If you still enjoy Roy Keane's tetchy, reluctant approach to pre-match press conferences you are in luck.
While the Cork man already made news during the week with his take on the physical dangers of football and alternative sports you can try instead, Ireland boss Martin O'Neill was speaking today.
Although nothing like a guarantee would be made at this particular point in the qualifying campaign, it would appear that O'Neill - and Keane, presumably - are here to stay.
Questioned on his future with the Irish national team, O'Neill believes 'there is a willingness on both sides' to continue this relationship:
I've spoken to John [Delaney] not so long ago and he would like me to continue.
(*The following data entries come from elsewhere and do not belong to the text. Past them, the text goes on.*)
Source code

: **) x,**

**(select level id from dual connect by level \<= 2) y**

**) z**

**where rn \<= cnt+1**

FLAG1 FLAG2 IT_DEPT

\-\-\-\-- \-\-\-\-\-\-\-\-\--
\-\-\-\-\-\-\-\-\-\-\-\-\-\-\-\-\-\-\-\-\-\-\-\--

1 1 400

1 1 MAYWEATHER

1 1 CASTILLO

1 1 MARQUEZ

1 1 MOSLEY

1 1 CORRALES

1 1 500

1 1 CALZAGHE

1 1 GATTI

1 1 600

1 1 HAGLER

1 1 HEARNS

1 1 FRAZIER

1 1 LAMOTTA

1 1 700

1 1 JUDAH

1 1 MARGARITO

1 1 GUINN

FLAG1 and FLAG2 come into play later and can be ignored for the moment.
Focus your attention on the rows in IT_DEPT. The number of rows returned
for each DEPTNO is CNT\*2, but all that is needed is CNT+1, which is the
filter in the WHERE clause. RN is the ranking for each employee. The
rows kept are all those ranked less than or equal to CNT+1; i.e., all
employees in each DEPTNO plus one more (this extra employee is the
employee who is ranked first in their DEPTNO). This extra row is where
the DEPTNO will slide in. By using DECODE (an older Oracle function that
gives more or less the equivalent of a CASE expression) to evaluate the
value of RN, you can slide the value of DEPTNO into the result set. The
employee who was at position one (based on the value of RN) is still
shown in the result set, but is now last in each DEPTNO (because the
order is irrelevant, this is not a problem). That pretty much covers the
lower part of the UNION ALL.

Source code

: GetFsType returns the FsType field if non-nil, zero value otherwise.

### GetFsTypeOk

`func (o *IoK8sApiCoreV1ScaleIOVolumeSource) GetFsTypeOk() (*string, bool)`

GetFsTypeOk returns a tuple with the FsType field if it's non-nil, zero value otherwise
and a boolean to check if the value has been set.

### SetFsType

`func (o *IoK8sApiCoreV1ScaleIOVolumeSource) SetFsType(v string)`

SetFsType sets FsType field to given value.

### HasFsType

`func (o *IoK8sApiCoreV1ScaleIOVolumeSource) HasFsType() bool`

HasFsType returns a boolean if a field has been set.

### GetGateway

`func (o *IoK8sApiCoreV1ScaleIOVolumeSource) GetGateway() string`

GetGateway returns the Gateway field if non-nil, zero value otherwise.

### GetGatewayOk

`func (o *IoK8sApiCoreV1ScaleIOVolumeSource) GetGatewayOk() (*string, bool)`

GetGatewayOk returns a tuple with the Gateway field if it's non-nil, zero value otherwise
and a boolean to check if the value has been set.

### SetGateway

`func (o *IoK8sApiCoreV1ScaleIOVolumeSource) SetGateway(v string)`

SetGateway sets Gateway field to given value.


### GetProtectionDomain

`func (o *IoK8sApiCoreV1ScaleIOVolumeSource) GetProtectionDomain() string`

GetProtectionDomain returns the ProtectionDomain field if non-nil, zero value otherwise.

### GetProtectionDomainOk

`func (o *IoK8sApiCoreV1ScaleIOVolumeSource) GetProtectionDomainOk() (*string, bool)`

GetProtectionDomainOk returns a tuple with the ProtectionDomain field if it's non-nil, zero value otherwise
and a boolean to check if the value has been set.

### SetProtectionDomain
With many fans becoming increasingly disillusioned after Ireland's disappointing conclusion to a qualifying campaign that started so promisingly, O'Neill remains adamant that the 2018 World Cup in Russia is not yet beyond his team.
Citing Ireland's qualification for EURO 2016 as further evidence of his continued suitability for the job, the upcoming fixtures against Moldova and Wales are unlikely to shape the fate of this managerial duo:
We did qualify for the Euros and we are still in the mix for this one.
I suppose one out of one isn't so bad!
Reluctant to discuss the situation in great detail, O'Neill did nonetheless touch on some encouraging factors that sound as if they may have arisen during his discussions with Delaney:
We have qualified for one competition and I think season tickets have gone from 4,000 to 16,000 so I think there is some evidence we are doing okay.
A promising development certainly, but a detail that is not usually the purview of a football manager.
With Ireland's prospects of qualifying for the World Cup next summer now heavily dependent upon external factors - as well as our own performances - EURO 2020 is seemingly on O'Neill's mind also:
I must admit with the Euros and the possibility of qualification and some games being in Dublin, there are exciting times ahead.
There are also some young players coming through, players in their mid-20s who will take on the mantle of senior players.
I think there is much to look forward to.
Having taken 10 points from their opening 4 games in this qualifying campaign, Ireland have only managed to take 3 from the remaining quartet of games.
With the combined standing of both O'Neill and Keane, and the lack of an obvious replacement, the retention of both will likely fall upon this rather miserable reasoning.